The criterion of intelligibility refers to the ability of the average customer to understand the privacy notice. This is linked to another requirement which mandates the usage of clear and plain language. Determine what your intended audience is (professionals, children, etc.) and adapt your writing to their understanding.

1. Use simple sentences 

Resist the urge to cram excessive information into a single sentence. Instead, aim to convey a single key idea or piece of information in each sentence.

Steer clear of overwhelming readers with an abundance of legal or technical jargon. Instead, rephrase complex terms into everyday language or offer straightforward definitions that your audience can easily comprehend.

In short, keep it simple stupid.

Easily accessible 

Any privacy notice should be easily accessible. This means you cannot hide it in the Terms & Conditions or some other place.
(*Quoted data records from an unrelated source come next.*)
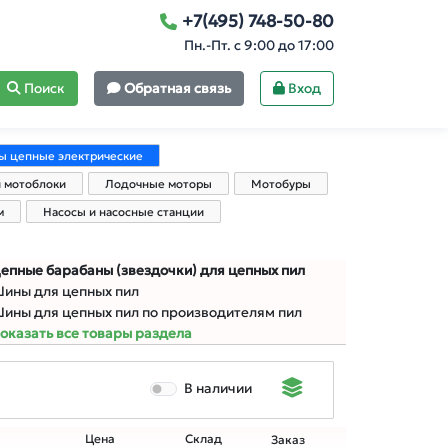
+7(495) 748-50-80
Пн.-Пт. с 9:00 до 17:00
Поиск
Обратная связь
Вход
ы цепные электрические
и мотоблоки
Лодочные моторы
Мотобуры
м
Насосы и насосные станции
епные барабаны (звездочки) для цепных пил
ины для цепных пил
ины для цепных пил по производителям пил
оказать все товары раздела
В наличии
Цена
Склад
Заказ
Ensure that your privacy notice is clearly visible at the bottom/top of your webpage and link it when customers are creating an account.

1. Multiple entry points 

Finding the privacy notice should not depend on going to one specific location on your webpage. Instead, refer to it on multiple occasions such as when signing up for an account, prominently on your webpage, referring to privacy policy in other documents and in every communication you send.

2. Just in time 

A just-in-time notice is a brief message that informs individuals about how their provided information will be used, appearing at the moment they share the data. These notices are especially useful when people provide personal information during various interactions, such as on a website or when filling out a form, as they may not fully consider the implications. Just-in-time notices provide relevant privacy information precisely when needed and can be even more effective when used alongside other methods that offer detailed information for those who want it.

3. Do not forget about mobile 

Mobile devices, such as smartphones and tablets, face challenges when delivering privacy information primarily due to their small screens. To ensure clarity and readability, information on these devices should be as easily accessible as on traditional computer screens without the need for zooming.


Moving from an average to an excellent privacy notice can increase the transparency and trustworthiness of your business, two very important commitments in the current digital age. In this blogpost, we focused on a few key points which are often overlooked during the crafting of your privacy notice. Implementing these measures will give your business an edge over competitors and grow customer’s trust. Remember, your privacy notice is not merely a legal document, but functions as a bridge of communication between you and your customers.

By putting these guidelines into practice, you can take a significant step towards fostering a more transparent and data protection respecting future.